The train car is dark, its interior sinking into shadow. Outside, light rushes outlining on the fly the figures of two young girls enjoying the speed of the fast train, their hair lifted by the wind. One wears a white dress, luminous against the gloom inside. Shot in 1988, Boris Savelev’s Suburban Train, captures more than just movement—it suggests escape, transition, the rush of history itself. The Soviet Union was on the way towards its final years, and here, in the stark contrast between the train’s shadowed interior and the blur of the world outside, lies a suggesting metaphor for a collapsing empire and a future not yet arrived.
Savelev, born in Czernowitz, has always been drawn to these tensions—light and dark, past and present, stasis and momentum. His journey as a photographer is shaped by the medium’s evolving technologies, but also by a persistent, almost obsessive pursuit of color, depth, and mood. His first love was Kodachrome, the legendary film stock he once considered unattainable as a Soviet photographer. Processing had to be done in Kodak labs in the West—an impossibility for those behind the Iron Curtain. But in a stroke of luck, Savelev managed to acquire a cache of unused rolls from APN and TASS photojournalists struggling to come up with a practical solution in their processing. More fortunate possibilities were unexpectedly brought through the collaboration with a French newspaper: instead of a fee for his work, Savelev received hundreds more rolls with pre-paid processing. Thus, for the next two decades, he shot exclusively on his favorite luminous film, smuggling undeveloped rolls to processing labs across Europe and America, until the final Kodachrome lab closed in 2005.
Czernowitz, Savelev’s childhood home, never loosened its grip on him. Once a city of the Austro-Hungarian Empire, later Romanian, Soviet, and now Ukrainian, it remained frozen in his mind as the place where his artistic eye was formed. After decades in Moscow, he returned to find it largely unchanged, its once-grand buildings crumbling but familiar. His camera documented not just streets and facades but time itself, as if attempting to hold onto something that had long since slipped away.
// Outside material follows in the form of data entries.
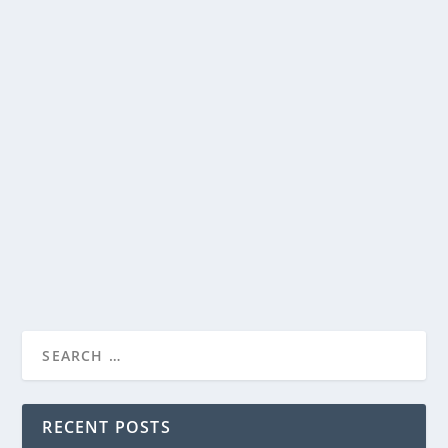
“YOUNG WASHINGTON” ARRIVES IN TIME
FOR AMERICA’S 250TH ANNIVERSARY
by
Paula Parker
|
Jun 15, 2026
|
Film & TV
,
Stories
|
0
|
“YOUNG WASHINGTON” ARRIVES IN TIME
FOR AMERICA’S 2...
George Washington—before he led a revolution, he
survived one. From Wonder Project and Angel...
READ MORE
RECENT POSTS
His eventual shift to digital was reluctant but inevitable. The transition began on a Moscow-Kaliningrad train, when a fellow photographer asked him if he would ever abandon film. He dismissed the idea then. But by the late 1990s, after witnessing the capabilities of early digital scanning and large-format printing, he started experimenting. A commission in Madrid led to his first digital portfolio, and soon, Savelev was at the forefront of digital printing techniques, working with Factum Arte to develop layered, high-resolution prints on gesso-coated aluminum. If his Kodachrome years were about capturing the elusive richness of color on film, his digital years have been about recreating that depth through painstaking, technical precision.
In Depot, one of his later projects presented in his eighth Portfolio, Savelev turned his attention to trolleybus depots, fascinated by their geometric structures and the interplay of metal, light, and motion. The constructivist chaos of these spaces—poles, crossbars, shadows—became a new obsession. But even here, the past loomed. These trolleybuses, like the Soviet world he had once documented, were vanishing, phased out and replaced by a sleeker, more anonymous cityscape.